● RECORD SET:
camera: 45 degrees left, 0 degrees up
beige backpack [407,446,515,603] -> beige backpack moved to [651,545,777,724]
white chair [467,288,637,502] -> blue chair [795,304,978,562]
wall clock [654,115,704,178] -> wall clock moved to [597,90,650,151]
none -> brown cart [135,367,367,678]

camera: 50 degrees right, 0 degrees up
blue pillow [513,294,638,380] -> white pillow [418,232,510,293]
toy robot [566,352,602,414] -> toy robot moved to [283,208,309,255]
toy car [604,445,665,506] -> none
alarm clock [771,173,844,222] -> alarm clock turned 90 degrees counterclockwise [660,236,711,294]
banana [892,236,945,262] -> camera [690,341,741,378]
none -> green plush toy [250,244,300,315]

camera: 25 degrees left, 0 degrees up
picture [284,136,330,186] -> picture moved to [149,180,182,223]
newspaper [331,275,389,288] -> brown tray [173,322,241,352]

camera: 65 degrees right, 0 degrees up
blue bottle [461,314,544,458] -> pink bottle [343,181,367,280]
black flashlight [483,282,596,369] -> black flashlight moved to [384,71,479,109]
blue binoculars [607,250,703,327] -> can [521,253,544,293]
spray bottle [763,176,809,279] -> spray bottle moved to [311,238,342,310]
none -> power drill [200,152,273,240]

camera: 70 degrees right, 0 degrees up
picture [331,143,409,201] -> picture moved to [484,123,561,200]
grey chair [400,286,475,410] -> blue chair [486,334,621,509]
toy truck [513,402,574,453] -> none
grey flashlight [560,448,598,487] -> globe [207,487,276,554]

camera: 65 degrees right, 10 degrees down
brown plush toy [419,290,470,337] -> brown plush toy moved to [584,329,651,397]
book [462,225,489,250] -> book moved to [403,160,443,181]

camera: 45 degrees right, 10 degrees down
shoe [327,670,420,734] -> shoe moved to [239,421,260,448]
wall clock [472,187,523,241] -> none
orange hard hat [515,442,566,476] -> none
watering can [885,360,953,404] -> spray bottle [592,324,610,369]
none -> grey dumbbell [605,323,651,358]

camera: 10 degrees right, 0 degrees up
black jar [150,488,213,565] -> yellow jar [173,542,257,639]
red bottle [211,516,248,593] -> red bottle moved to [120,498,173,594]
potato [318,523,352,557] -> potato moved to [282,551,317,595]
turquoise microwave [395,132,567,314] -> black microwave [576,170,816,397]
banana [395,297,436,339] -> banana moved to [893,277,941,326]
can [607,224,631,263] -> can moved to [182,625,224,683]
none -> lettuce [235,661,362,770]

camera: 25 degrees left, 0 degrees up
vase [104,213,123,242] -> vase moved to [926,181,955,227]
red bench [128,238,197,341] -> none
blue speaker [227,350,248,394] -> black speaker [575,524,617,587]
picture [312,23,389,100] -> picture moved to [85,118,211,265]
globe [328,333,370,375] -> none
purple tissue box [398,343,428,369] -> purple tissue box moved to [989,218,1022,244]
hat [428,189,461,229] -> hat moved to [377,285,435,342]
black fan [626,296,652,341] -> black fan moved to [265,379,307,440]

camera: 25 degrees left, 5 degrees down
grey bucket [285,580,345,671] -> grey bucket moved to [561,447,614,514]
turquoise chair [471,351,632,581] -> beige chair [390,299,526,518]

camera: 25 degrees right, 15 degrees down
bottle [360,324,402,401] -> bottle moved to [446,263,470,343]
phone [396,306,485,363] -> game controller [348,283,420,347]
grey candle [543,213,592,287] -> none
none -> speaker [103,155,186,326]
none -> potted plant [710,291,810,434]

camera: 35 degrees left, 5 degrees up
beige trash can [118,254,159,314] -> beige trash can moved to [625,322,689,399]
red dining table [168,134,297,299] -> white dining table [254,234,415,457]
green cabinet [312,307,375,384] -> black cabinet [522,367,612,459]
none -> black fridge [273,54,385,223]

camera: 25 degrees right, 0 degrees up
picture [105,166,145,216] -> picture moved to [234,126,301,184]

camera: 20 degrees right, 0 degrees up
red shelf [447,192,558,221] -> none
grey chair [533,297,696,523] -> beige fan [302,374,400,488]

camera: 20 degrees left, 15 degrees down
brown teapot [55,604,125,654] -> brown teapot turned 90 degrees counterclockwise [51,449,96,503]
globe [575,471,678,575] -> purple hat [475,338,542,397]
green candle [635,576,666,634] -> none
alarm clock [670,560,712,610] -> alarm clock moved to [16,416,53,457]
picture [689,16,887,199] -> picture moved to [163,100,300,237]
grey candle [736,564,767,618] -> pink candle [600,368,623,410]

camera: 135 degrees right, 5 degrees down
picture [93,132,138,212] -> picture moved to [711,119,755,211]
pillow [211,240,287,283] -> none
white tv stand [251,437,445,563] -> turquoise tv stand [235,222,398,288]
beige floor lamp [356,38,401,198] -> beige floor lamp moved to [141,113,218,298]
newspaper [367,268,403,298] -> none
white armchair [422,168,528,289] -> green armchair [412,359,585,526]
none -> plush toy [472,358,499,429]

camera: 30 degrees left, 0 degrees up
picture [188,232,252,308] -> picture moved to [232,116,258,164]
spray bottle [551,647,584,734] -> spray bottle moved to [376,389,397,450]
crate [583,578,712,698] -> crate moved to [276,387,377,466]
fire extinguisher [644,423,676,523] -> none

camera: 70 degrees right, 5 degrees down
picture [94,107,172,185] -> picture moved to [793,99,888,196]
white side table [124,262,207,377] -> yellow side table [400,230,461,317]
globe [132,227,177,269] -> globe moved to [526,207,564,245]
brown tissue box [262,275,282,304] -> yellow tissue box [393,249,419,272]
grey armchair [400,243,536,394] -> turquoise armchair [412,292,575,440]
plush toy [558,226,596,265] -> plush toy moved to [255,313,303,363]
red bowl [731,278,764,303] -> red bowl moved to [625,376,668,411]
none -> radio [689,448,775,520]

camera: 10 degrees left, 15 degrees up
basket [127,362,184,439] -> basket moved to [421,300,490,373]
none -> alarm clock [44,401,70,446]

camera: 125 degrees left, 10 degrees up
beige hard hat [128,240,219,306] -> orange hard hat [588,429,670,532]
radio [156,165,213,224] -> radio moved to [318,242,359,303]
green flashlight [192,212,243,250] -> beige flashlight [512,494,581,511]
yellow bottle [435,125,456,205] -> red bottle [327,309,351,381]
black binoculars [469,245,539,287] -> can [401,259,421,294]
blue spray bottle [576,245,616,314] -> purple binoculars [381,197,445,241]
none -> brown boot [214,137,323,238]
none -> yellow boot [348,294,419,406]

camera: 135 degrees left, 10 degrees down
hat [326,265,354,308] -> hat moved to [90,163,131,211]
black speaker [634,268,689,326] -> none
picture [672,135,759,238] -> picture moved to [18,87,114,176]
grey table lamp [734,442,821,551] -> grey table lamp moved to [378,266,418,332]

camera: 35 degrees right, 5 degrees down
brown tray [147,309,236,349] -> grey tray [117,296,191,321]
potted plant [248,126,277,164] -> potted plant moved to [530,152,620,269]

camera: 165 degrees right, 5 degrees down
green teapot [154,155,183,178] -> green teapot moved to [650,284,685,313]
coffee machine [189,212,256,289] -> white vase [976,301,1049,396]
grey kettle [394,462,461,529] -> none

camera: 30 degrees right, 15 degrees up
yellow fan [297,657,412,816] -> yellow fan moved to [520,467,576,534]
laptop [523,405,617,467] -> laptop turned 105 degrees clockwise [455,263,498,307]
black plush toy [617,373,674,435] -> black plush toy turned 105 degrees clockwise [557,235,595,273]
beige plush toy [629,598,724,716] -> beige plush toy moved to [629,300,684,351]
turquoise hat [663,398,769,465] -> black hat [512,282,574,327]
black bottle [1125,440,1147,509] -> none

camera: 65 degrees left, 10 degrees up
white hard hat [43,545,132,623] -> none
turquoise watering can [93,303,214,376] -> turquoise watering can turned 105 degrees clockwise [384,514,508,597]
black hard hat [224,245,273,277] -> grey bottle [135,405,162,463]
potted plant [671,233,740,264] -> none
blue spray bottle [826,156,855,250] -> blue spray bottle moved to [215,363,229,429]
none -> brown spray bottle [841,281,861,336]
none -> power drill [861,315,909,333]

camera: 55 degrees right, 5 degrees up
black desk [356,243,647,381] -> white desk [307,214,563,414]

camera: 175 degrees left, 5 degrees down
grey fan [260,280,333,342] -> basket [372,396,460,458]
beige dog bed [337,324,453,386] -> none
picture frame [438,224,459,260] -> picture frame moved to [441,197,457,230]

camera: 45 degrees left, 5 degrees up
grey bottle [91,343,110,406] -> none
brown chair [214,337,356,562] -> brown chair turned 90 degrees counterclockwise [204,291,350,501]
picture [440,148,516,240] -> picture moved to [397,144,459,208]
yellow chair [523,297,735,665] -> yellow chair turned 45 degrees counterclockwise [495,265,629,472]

● TASK DIRECTIONS: Your task is to restate, word for word, only those lines above that fall between the line holding "black flashlight [483,282,596,369]" and the line holding "potato [318,523,352,557] ->", inclusive.

● YOUR RESPONSE:
black flashlight [483,282,596,369] -> black flashlight moved to [384,71,479,109]
blue binoculars [607,250,703,327] -> can [521,253,544,293]
spray bottle [763,176,809,279] -> spray bottle moved to [311,238,342,310]
none -> power drill [200,152,273,240]

camera: 70 degrees right, 0 degrees up
picture [331,143,409,201] -> picture moved to [484,123,561,200]
grey chair [400,286,475,410] -> blue chair [486,334,621,509]
toy truck [513,402,574,453] -> none
grey flashlight [560,448,598,487] -> globe [207,487,276,554]

camera: 65 degrees right, 10 degrees down
brown plush toy [419,290,470,337] -> brown plush toy moved to [584,329,651,397]
book [462,225,489,250] -> book moved to [403,160,443,181]

camera: 45 degrees right, 10 degrees down
shoe [327,670,420,734] -> shoe moved to [239,421,260,448]
wall clock [472,187,523,241] -> none
orange hard hat [515,442,566,476] -> none
watering can [885,360,953,404] -> spray bottle [592,324,610,369]
none -> grey dumbbell [605,323,651,358]

camera: 10 degrees right, 0 degrees up
black jar [150,488,213,565] -> yellow jar [173,542,257,639]
red bottle [211,516,248,593] -> red bottle moved to [120,498,173,594]
potato [318,523,352,557] -> potato moved to [282,551,317,595]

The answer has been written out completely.